On this sixth yahrzeit of our father’s passing, I read this homage to our life around our beloved family table where we delved deep into the deepest matter of everything, something, and nothing, where our intellects and hearts formulated, expressed, swelled and kvelled, where notions of significance and the pleasure of silliness created our truth, our belonging and our home. Blessed is the memory of Solomon Amato and our round table of love. Thank you, brother, for this beautiful, imbued essay of remembrance.
Thats just so touching Ivan. As i do remember your father to be a very nice and an intellectual man and every visit to south orange whenever i pass by that house all these years i always mention the Amato house as i pass going from mybparents house to the village. Sadly my father passed summer of 2012 much the same as your father, stroke, icu n praying for a glimmer of hope , something as id read him prayers from the hospital chapel prayer book n then the final words n moments n a tear came from his left eye as i was thanking him for being such a great dad and assuring him we would be ok. I avoid thinking of that As it makes me sad but Sols final moments reminded me of that. N bless his heart how sad losing his mom when he was so young n then the foster homes n i bet he did alot of reading n his best moments no doubt came from being around that table with his family. As solid as that wood. Sounds like a beautiful table too What a nice story , and as i read it i was hoping to hear that the table would indeed wind up with you to be appreciated for years to come and hopefully passed on thru more generations of Amatos. thx for sharing this touching story. God bless you and your family and a warm hi to your dad in heaven :).
Nicely thought, Ivan. Nicely felt and nicely crafted. Thanks for your work, and for following the instinct that lead you to put this together for us to enjoy.
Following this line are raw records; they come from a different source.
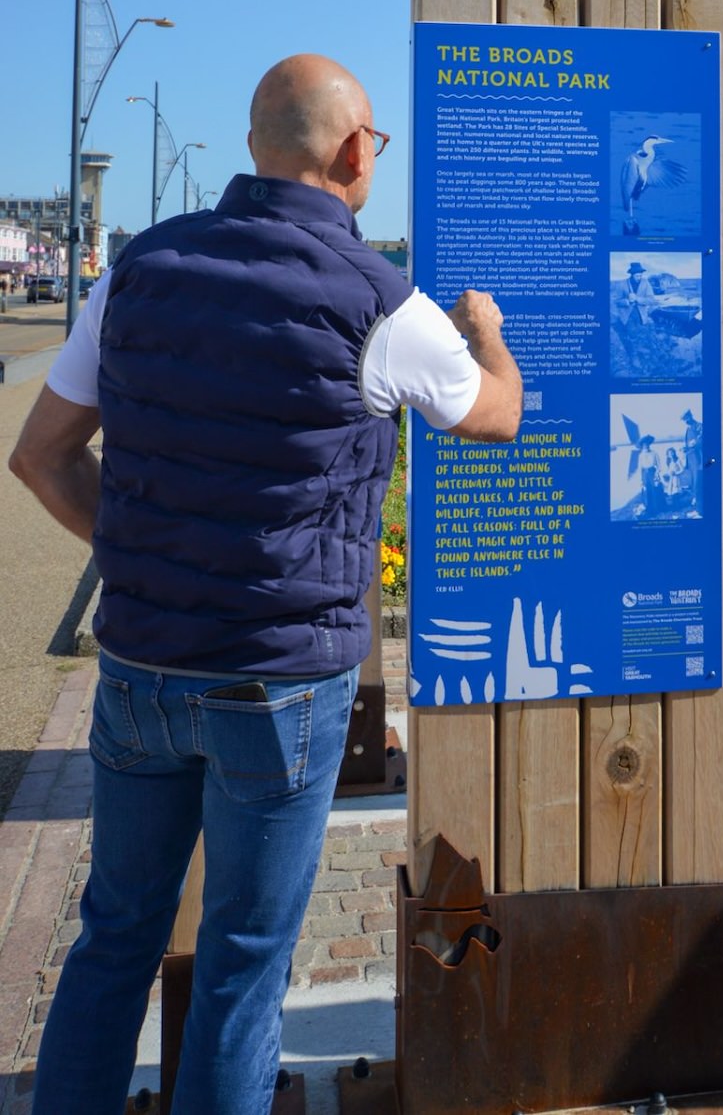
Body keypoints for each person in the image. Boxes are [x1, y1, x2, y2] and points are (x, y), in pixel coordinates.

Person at [8, 54, 523, 1115]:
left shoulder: (137, 269)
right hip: (279, 687)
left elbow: (41, 456)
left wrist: (149, 551)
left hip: (141, 670)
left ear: (254, 148)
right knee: (244, 965)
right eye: (373, 143)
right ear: (350, 154)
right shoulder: (382, 298)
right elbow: (495, 413)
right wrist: (492, 334)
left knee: (114, 934)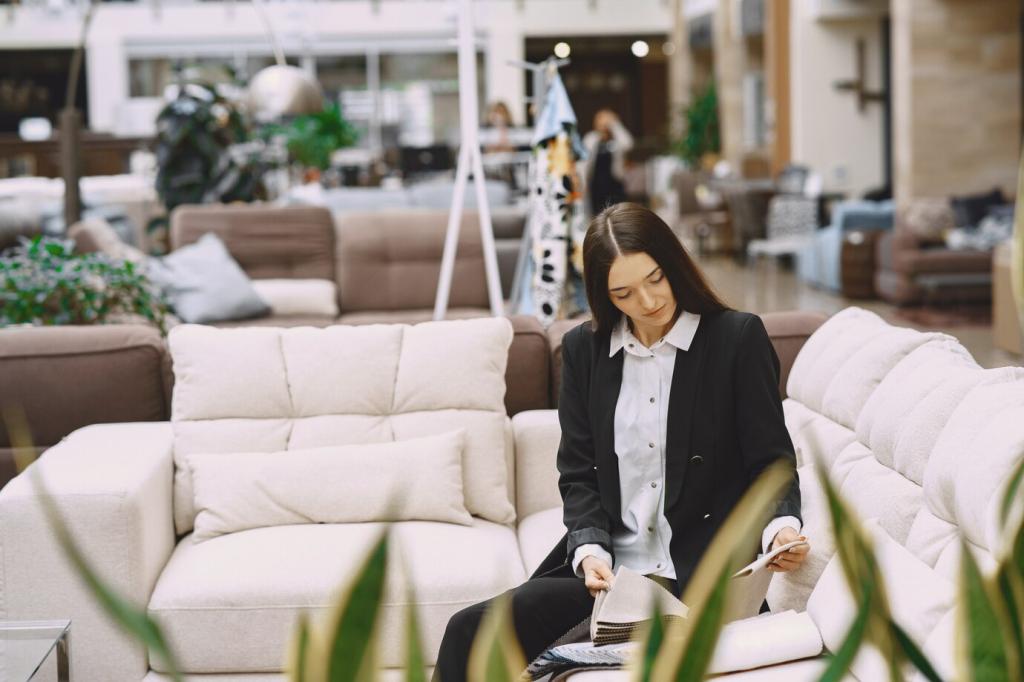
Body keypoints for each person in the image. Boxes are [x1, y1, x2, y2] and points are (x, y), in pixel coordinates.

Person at [434, 203, 809, 682]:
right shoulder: (584, 350)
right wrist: (590, 551)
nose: (648, 301)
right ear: (603, 295)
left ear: (674, 264)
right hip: (612, 577)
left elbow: (771, 461)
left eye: (655, 279)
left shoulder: (736, 338)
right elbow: (578, 472)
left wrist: (780, 529)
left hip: (703, 576)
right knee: (469, 630)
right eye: (624, 293)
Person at [582, 109, 634, 216]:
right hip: (596, 186)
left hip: (615, 184)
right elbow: (584, 163)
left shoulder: (617, 140)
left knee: (618, 214)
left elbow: (628, 144)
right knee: (598, 214)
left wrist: (615, 125)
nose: (604, 125)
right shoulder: (591, 139)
Ivan, beautiful. We talked once about our fathers, soon after their deaths (7th yartzeit for mine is next week). They would have liked each other.
This is really beautiful, Ivan. My father died on almost the same day when yours had his stroke. This is a very fine tribute. Hope we can catch up some time.
Thank you for this, Ivan. Beautifully done. Extraordinary for us to both learn last week that our fathers left this life on the same date (and the date you published this)- mine this year, and yours 6 years ago. I’ve been thinking about how much my dad also appreciated fine workmanship in many of the arts and in general when things were done “right”. As a machinist by training he would have no doubt appreciated your table and as an immigrant from Scotland he deeply felt the value of the few things that his own father of nine had passed on to him. I’m so grateful for his life and for the bond that you and I now have to build on as we miss these men we loved like no other.
Ivan and Mary,
A touching essay. Wisdom imbued in a person and oak, and the memory of a loving son.